- _Required work_
Locate every line in the listing below that contains the string "bits", and copy each of those lines.

- _Stored data entries_
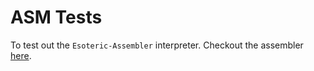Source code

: # ASM Tests
To test out the `Esoteric-Assembler` interpreter. Checkout the assembler [here](https://github.com/AvirukBasak/esoteric-assembly).
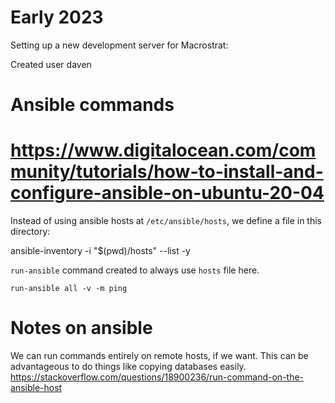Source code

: # Early 2023

Setting up a new development server for Macrostrat:

Created user daven

# Ansible commands

# https://www.digitalocean.com/community/tutorials/how-to-install-and-configure-ansible-on-ubuntu-20-04

Instead of using ansible hosts at `/etc/ansible/hosts`, we define a file in this directory:

ansible-inventory -i "$(pwd)/hosts" --list -y

`run-ansible` command created to always use `hosts` file here.

`run-ansible all -v -m ping`

# Notes on ansible

We can run commands entirely on remote hosts, if we want.
This can be advantageous to do things like copying databases easily.
https://stackoverflow.com/questions/18900236/run-command-on-the-ansible-host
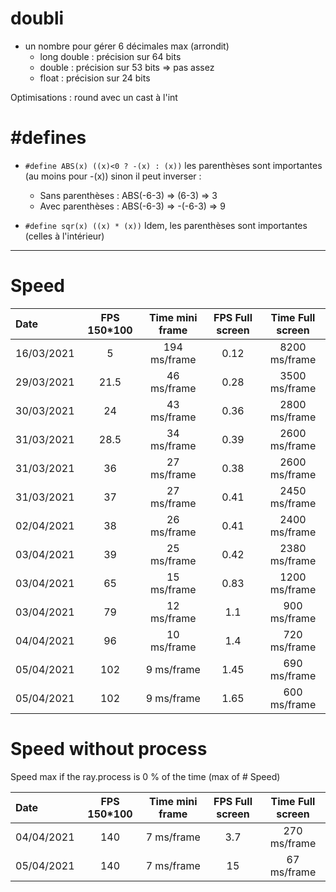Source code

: 
# doubli

- un nombre pour gérer 6 décimales max (arrondit)
  - long double : précision sur 64 bits
  - double : précision sur 53 bits => pas assez
  - float : précision sur 24 bits

Optimisations :
round avec un cast à l'int

# #defines

- `#define ABS(x) ((x)<0 ? -(x) : (x))`
les parenthèses sont importantes (au moins pour -(x))
sinon il peut inverser :
  - Sans parenthèses : ABS(-6-3) => (6-3)   => 3
  - Avec parenthèses : ABS(-6-3) => -(-6-3) => 9

- `#define sqr(x) ((x) * (x))`
Idem, les parenthèses sont importantes (celles à l'intérieur)

---

# Speed

| Date       | FPS 150*100 | Time mini frame | FPS Full screen | Time Full screen |
| :--------- | :---------: | :-------------: | :-------------: | :--------------: |
| 16/03/2021 |      5      |  194 ms/frame   |      0.12       |  8200 ms/frame   |
| 29/03/2021 |    21.5     |   46 ms/frame   |      0.28       |  3500 ms/frame   |
| 30/03/2021 |     24      |   43 ms/frame   |      0.36       |  2800 ms/frame   |
| 31/03/2021 |    28.5     |   34 ms/frame   |      0.39       |  2600 ms/frame   |
| 31/03/2021 |     36      |   27 ms/frame   |      0.38       |  2600 ms/frame   |
| 31/03/2021 |     37      |   27 ms/frame   |      0.41       |  2450 ms/frame   |
| 02/04/2021 |     38      |   26 ms/frame   |      0.41       |  2400 ms/frame   |
| 03/04/2021 |     39      |   25 ms/frame   |      0.42       |  2380 ms/frame   |
| 03/04/2021 |     65      |   15 ms/frame   |      0.83       |  1200 ms/frame   |
| 03/04/2021 |     79      |   12 ms/frame   |       1.1       |   900 ms/frame   |
| 04/04/2021 |     96      |   10 ms/frame   |       1.4       |   720 ms/frame   |
| 05/04/2021 |     102     |   9 ms/frame    |      1.45       |   690 ms/frame   |
| 05/04/2021 |     102     |   9 ms/frame    |      1.65       |   600 ms/frame   |

# Speed without process

Speed max if the ray.process is 0 % of the time (max of # Speed)

| Date       | FPS 150*100 | Time mini frame | FPS Full screen | Time Full screen |
| :--------- | :---------: | :-------------: | :-------------: | :--------------: |
| 04/04/2021 |     140     |   7 ms/frame    |       3.7       |   270 ms/frame   |
| 05/04/2021 |     140     |   7 ms/frame    |       15        |   67 ms/frame    |
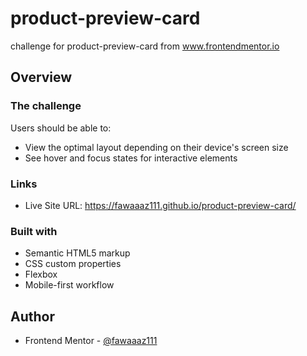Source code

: # product-preview-card
challenge for product-preview-card from www.frontendmentor.io

## Overview

### The challenge

Users should be able to:

- View the optimal layout depending on their device's screen size
- See hover and focus states for interactive elements


### Links

- Live Site URL: https://fawaaaz111.github.io/product-preview-card/

### Built with

- Semantic HTML5 markup
- CSS custom properties
- Flexbox
- Mobile-first workflow


## Author

- Frontend Mentor - [@fawaaaz111](https://www.frontendmentor.io/profile/fawaaaz111)
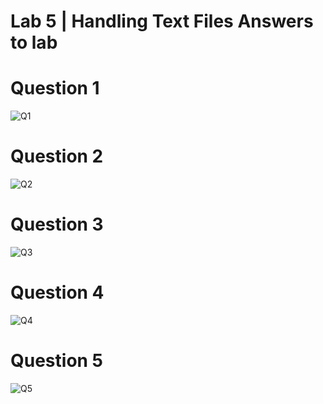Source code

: # Lab 5 | Handling Text Files Answers to lab

# Question 1
![Q1]()

# Question 2
![Q2]()

# Question 3
![Q3]()

# Question 4
![Q4]()

# Question 5
![Q5]()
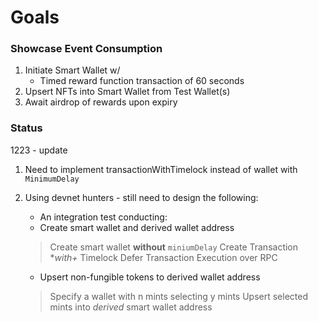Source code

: # Goals


### Showcase Event Consumption

1) Initiate Smart Wallet w/
    - Timed reward function transaction of 60 seconds
2) Upsert NFTs into Smart Wallet from Test Wallet(s)
3) Await airdrop of rewards upon expiry

### Status

1223 - update

1) Need to implement transactionWithTimelock instead of wallet with `MinimumDelay`
2) Using devnet hunters - still need to design the following:

    - An integration test conducting:
    * Create smart wallet and derived wallet address
    > Create smart wallet **without** `miniumDelay`
    > Create Transaction **with+* Timelock
    > Defer Transaction Execution over RPC

    * Upsert non-fungible tokens to derived wallet address
    > Specify a wallet with n mints selecting y mints
    > Upsert selected mints into _derived_ smart wallet address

- _Response area_
  - long double : précision sur 64 bits
  - double : précision sur 53 bits => pas assez
  - float : précision sur 24 bits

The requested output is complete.